La seconde partie se conclut par Sounddance, une pièce de 17’ créée en 1975 par Merce Cunningham sur une musique (un piètre bruitage linéaire, type Livre de la jungle) de David Tudor, et c’est même pas un jeu de maux. Cette fois, ô surprise, il y a un décor – un grand rideau doré à franges positionné en fond de scène, d’où surgissent des danseurs tout bouillonnants.

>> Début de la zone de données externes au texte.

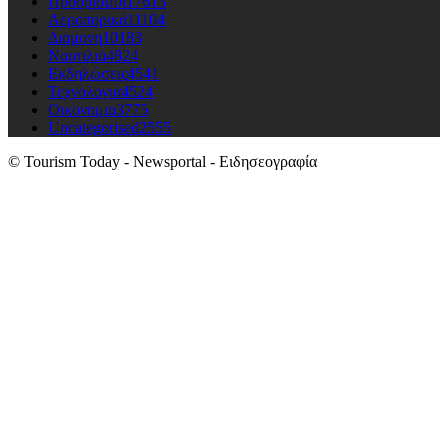
Προορισμοι
17613
Αεροπορικά
11104
Διαμονη
10183
Ναυτιλια
4824
Εκδηλώσεις
4541
Τεχνολογια
4524
Οικονομια
3775
Uncategorised
2555
© Tourism Today - Newsportal - Ειδησεογραφία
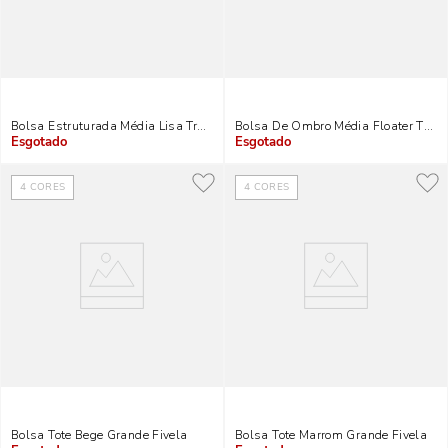
Bolsa Estruturada Média Lisa Transversal Bege Com Detalhes Dourados
Bolsa De Ombro Média Floater Text
Indisponível
Indisponível
4
CORES
4
CORES
Bolsa Tote Bege Grande Fivela
Bolsa Tote Marrom Grande Fivela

Le ballet s’organise autour de deux lignes de force : une série de figures iconiques qui secouent les danseurs à tour de rôle (tête rentrée, mouvements saccadés, immobilisations soudaines), formant une manière de fil rouge ; et un chaos multi-narratif, constitué par des groupes de danseurs qui se font, se défont, s’agitent en parallèle, interagissent, s’échangent les danseuses, démantèlent les corps, les portent en triomphe, les propulsent dans des figures fulgurantes ou en suspension, saturant la capacité de concentration du spectateur qui devient incapable de tout suivre. Le foisonnement d’événements chorégraphiques, l’énergie communicative et perpétuelle, la gestion quasi graphique de l’espace (investissement de l’ensemble de la scène puis rapprochement au fond du jardin, éclatement des groupes puis brisures millimétrées, profusion des événements chorégraphiques puis solo final, etc.) font de cette pièce la plus accessible de toutes celles au programme ce soir, en dépit d’une bande-son pénible.
En clôturant la trilogie sur un hit roboratif et qui, cette fois, exige plus des danseurs que de l’assistance, Petter Jacobsson et Thomas Caley offrent un triomphe mérité à leurs marionnettes, laissant aux spectateurs, même incultes tant que curieux, le plaisir d’avoir passé un moment à la fois agréable et stimulant.